**Problem**:
Rewrite the listing below with every "common name" changed to "vernacular name", keeping everything else the same.

═════ Raw data

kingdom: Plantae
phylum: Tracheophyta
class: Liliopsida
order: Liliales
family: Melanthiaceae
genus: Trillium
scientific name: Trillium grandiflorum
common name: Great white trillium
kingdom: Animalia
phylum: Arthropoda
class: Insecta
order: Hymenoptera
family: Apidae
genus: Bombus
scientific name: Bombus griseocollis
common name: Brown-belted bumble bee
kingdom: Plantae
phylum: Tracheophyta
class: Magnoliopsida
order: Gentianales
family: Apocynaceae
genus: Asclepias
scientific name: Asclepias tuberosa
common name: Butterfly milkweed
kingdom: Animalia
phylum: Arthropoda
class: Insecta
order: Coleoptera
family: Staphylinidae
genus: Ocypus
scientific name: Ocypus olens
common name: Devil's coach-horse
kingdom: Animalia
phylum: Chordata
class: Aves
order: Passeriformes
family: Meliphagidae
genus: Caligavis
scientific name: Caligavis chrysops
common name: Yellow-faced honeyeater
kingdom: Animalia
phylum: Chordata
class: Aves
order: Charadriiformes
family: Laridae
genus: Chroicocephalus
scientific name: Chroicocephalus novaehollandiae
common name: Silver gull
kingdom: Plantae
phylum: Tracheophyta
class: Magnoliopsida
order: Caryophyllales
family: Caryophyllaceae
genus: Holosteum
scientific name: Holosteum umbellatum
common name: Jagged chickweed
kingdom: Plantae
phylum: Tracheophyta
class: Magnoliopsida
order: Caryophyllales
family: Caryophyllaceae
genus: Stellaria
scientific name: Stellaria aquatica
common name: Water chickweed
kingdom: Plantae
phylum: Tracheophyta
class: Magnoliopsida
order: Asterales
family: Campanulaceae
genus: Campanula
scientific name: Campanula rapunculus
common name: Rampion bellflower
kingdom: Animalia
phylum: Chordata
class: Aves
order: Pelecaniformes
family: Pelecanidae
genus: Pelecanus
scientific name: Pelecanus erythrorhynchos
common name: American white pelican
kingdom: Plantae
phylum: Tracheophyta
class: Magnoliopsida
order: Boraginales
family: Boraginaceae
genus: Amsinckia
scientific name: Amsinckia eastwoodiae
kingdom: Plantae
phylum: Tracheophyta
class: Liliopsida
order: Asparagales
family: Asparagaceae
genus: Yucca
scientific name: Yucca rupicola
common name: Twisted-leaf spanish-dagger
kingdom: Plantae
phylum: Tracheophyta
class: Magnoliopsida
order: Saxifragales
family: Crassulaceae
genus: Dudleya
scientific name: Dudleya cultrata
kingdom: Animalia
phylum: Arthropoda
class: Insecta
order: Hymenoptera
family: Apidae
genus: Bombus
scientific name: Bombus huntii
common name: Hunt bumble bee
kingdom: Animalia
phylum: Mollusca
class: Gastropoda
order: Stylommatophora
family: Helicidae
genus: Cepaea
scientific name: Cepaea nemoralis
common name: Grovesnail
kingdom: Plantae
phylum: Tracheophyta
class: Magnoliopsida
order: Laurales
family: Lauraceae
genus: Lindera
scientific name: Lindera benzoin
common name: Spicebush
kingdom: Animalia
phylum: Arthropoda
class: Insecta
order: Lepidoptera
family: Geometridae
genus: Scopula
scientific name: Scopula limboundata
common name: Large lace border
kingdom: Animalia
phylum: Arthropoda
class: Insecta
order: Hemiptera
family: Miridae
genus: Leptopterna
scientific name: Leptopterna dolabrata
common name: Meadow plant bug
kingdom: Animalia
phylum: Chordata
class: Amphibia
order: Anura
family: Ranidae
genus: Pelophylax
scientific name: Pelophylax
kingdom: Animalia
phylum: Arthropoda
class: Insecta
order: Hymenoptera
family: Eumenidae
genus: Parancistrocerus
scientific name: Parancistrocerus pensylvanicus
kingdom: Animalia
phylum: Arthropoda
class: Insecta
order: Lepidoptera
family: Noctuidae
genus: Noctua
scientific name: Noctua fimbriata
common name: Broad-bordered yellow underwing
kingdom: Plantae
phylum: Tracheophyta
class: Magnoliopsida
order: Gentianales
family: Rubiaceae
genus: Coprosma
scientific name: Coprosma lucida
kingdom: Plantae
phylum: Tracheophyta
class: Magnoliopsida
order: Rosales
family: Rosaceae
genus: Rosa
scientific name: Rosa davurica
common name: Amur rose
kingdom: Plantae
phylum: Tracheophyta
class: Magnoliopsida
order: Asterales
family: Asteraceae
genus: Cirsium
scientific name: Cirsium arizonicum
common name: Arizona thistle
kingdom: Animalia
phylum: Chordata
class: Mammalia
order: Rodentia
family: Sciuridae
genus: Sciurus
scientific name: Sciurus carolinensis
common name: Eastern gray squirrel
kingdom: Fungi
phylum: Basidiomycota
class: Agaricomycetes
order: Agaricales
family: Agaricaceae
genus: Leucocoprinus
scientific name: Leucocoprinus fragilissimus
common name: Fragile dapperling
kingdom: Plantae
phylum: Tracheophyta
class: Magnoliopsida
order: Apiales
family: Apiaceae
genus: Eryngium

══════════

**Exercise response**:
kingdom: Plantae
phylum: Tracheophyta
class: Liliopsida
order: Liliales
family: Melanthiaceae
genus: Trillium
scientific name: Trillium grandiflorum
vernacular name: Great white trillium
kingdom: Animalia
phylum: Arthropoda
class: Insecta
order: Hymenoptera
family: Apidae
genus: Bombus
scientific name: Bombus griseocollis
vernacular name: Brown-belted bumble bee
kingdom: Plantae
phylum: Tracheophyta
class: Magnoliopsida
order: Gentianales
family: Apocynaceae
genus: Asclepias
scientific name: Asclepias tuberosa
vernacular name: Butterfly milkweed
kingdom: Animalia
phylum: Arthropoda
class: Insecta
order: Coleoptera
family: Staphylinidae
genus: Ocypus
scientific name: Ocypus olens
vernacular name: Devil's coach-horse
kingdom: Animalia
phylum: Chordata
class: Aves
order: Passeriformes
family: Meliphagidae
genus: Caligavis
scientific name: Caligavis chrysops
vernacular name: Yellow-faced honeyeater
kingdom: Animalia
phylum: Chordata
class: Aves
order: Charadriiformes
family: Laridae
genus: Chroicocephalus
scientific name: Chroicocephalus novaehollandiae
vernacular name: Silver gull
kingdom: Plantae
phylum: Tracheophyta
class: Magnoliopsida
order: Caryophyllales
family: Caryophyllaceae
genus: Holosteum
scientific name: Holosteum umbellatum
vernacular name: Jagged chickweed
kingdom: Plantae
phylum: Tracheophyta
class: Magnoliopsida
order: Caryophyllales
family: Caryophyllaceae
genus: Stellaria
scientific name: Stellaria aquatica
vernacular name: Water chickweed
kingdom: Plantae
phylum: Tracheophyta
class: Magnoliopsida
order: Asterales
family: Campanulaceae
genus: Campanula
scientific name: Campanula rapunculus
vernacular name: Rampion bellflower
kingdom: Animalia
phylum: Chordata
class: Aves
order: Pelecaniformes
family: Pelecanidae
genus: Pelecanus
scientific name: Pelecanus erythrorhynchos
vernacular name: American white pelican
kingdom: Plantae
phylum: Tracheophyta
class: Magnoliopsida
order: Boraginales
family: Boraginaceae
genus: Amsinckia
scientific name: Amsinckia eastwoodiae
kingdom: Plantae
phylum: Tracheophyta
class: Liliopsida
order: Asparagales
family: Asparagaceae
genus: Yucca
scientific name: Yucca rupicola
vernacular name: Twisted-leaf spanish-dagger
kingdom: Plantae
phylum: Tracheophyta
class: Magnoliopsida
order: Saxifragales
family: Crassulaceae
genus: Dudleya
scientific name: Dudleya cultrata
kingdom: Animalia
phylum: Arthropoda
class: Insecta
order: Hymenoptera
family: Apidae
genus: Bombus
scientific name: Bombus huntii
vernacular name: Hunt bumble bee
kingdom: Animalia
phylum: Mollusca
class: Gastropoda
order: Stylommatophora
family: Helicidae
genus: Cepaea
scientific name: Cepaea nemoralis
vernacular name: Grovesnail
kingdom: Plantae
phylum: Tracheophyta
class: Magnoliopsida
order: Laurales
family: Lauraceae
genus: Lindera
scientific name: Lindera benzoin
vernacular name: Spicebush
kingdom: Animalia
phylum: Arthropoda
class: Insecta
order: Lepidoptera
family: Geometridae
genus: Scopula
scientific name: Scopula limboundata
vernacular name: Large lace border
kingdom: Animalia
phylum: Arthropoda
class: Insecta
order: Hemiptera
family: Miridae
genus: Leptopterna
scientific name: Leptopterna dolabrata
vernacular name: Meadow plant bug
kingdom: Animalia
phylum: Chordata
class: Amphibia
order: Anura
family: Ranidae
genus: Pelophylax
scientific name: Pelophylax
kingdom: Animalia
phylum: Arthropoda
class: Insecta
order: Hymenoptera
family: Eumenidae
genus: Parancistrocerus
scientific name: Parancistrocerus pensylvanicus
kingdom: Animalia
phylum: Arthropoda
class: Insecta
order: Lepidoptera
family: Noctuidae
genus: Noctua
scientific name: Noctua fimbriata
vernacular name: Broad-bordered yellow underwing
kingdom: Plantae
phylum: Tracheophyta
class: Magnoliopsida
order: Gentianales
family: Rubiaceae
genus: Coprosma
scientific name: Coprosma lucida
kingdom: Plantae
phylum: Tracheophyta
class: Magnoliopsida
order: Rosales
family: Rosaceae
genus: Rosa
scientific name: Rosa davurica
vernacular name: Amur rose
kingdom: Plantae
phylum: Tracheophyta
class: Magnoliopsida
order: Asterales
family: Asteraceae
genus: Cirsium
scientific name: Cirsium arizonicum
vernacular name: Arizona thistle
kingdom: Animalia
phylum: Chordata
class: Mammalia
order: Rodentia
family: Sciuridae
genus: Sciurus
scientific name: Sciurus carolinensis
vernacular name: Eastern gray squirrel
kingdom: Fungi
phylum: Basidiomycota
class: Agaricomycetes
order: Agaricales
family: Agaricaceae
genus: Leucocoprinus
scientific name: Leucocoprinus fragilissimus
vernacular name: Fragile dapperling
kingdom: Plantae
phylum: Tracheophyta
class: Magnoliopsida
order: Apiales
family: Apiaceae
genus: Eryngium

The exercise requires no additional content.